Liberté, égalité, fraternité ? 

Si les USA ou un pays du Commonwealth lui avaient répondu, ça aurait été peut-être plus facile dans un premier temps. Mais c’est la France qui lui répond et l’invite à venir. Il ne sait pas un mot de la langue de Molière hormis « merci » (mais c’est facile, cela s’utilise également en arabe). Il fouille son répertoire et retrouve deux amis de l’école d’architecture de Damas qui vivent à Bordeaux et l’invitent à venir en Gironde. Il lui faut à peine trois mois pour apprendre notre langue.

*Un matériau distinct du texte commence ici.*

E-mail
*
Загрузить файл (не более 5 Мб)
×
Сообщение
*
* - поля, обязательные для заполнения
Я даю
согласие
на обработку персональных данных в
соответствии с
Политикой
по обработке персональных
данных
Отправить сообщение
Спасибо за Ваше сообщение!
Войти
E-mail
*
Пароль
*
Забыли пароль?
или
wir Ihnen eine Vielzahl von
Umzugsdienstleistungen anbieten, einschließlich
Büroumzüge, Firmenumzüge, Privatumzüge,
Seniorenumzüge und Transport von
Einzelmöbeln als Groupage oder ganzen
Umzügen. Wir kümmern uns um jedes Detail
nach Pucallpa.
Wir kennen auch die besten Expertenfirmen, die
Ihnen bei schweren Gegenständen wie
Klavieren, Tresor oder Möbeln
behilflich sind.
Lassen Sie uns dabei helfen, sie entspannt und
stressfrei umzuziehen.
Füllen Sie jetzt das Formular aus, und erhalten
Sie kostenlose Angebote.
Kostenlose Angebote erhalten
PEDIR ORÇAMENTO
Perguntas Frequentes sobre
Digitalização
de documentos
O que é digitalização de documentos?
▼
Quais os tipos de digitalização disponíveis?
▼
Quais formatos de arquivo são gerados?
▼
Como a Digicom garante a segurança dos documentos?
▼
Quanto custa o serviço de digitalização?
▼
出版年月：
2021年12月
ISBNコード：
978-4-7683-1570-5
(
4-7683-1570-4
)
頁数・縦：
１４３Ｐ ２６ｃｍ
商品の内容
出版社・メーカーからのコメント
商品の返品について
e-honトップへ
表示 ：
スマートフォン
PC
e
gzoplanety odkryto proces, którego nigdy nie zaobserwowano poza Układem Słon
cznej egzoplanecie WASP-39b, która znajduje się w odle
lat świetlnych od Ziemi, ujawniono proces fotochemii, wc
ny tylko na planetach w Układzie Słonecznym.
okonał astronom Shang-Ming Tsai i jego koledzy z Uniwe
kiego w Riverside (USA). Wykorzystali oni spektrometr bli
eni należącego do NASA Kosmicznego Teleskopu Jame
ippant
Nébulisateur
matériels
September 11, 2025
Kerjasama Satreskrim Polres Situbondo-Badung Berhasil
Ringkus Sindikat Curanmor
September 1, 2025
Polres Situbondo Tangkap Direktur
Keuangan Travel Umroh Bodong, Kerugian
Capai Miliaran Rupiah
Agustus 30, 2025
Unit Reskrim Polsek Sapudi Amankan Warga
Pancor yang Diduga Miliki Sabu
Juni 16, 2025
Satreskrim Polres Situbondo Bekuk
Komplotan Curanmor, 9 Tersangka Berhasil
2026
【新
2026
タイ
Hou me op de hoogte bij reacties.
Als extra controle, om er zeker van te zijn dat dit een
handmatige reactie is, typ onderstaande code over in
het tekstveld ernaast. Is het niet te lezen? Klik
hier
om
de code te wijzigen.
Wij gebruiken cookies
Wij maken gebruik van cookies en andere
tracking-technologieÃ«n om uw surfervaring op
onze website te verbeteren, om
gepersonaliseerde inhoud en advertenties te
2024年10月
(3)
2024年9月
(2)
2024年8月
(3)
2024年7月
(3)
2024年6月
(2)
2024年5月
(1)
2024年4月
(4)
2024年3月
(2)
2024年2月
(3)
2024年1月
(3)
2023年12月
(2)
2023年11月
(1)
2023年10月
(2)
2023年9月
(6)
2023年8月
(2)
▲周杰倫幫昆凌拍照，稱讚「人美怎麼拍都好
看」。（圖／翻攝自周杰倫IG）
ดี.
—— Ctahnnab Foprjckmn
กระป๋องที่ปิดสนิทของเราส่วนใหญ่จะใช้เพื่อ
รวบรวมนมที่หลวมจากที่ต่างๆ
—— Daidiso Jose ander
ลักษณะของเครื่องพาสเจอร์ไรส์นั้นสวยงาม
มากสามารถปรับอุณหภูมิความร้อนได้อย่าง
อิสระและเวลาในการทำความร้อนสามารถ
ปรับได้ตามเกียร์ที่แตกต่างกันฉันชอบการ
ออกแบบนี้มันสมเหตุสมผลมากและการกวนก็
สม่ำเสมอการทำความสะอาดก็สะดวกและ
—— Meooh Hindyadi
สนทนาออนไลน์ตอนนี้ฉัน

Là où le bât blesse, c’est que son diplôme n’est pas valable ici, alors il travaille dans une épicerie avant de pouvoir reprendre ses études et d’être en mesure de travailler dans un cabinet d’architecture bordelais. Il obtient son DEA, trouve un appartement et commence à vivre sereinement. La vie lui fait aussi un clin d’œil depuis qu’il est devenu interprète assermenté alors qu’il n’y a pas si longtemps il ne connaissait pas le français. Aujourd’hui, il est de retour sur les bancs de l’école d’architecture pour obtenir son HMONP qui lui permettrait d’ouvrir sa propre agence. Parce que celui qui a toujours dû abandonner ses maisons, ses foyers, a une irrépressible envie de construire. « Je peux le dire aujourd’hui, chez moi, c’est Bordeaux. Quand je la quitte, j’ai un peu le mal du pays. » Et maintenant qu’il a un passeport et qu’il peut légalement voyager, il se prend à rêver d’aller en Palestine, « sur la terre de mon père ».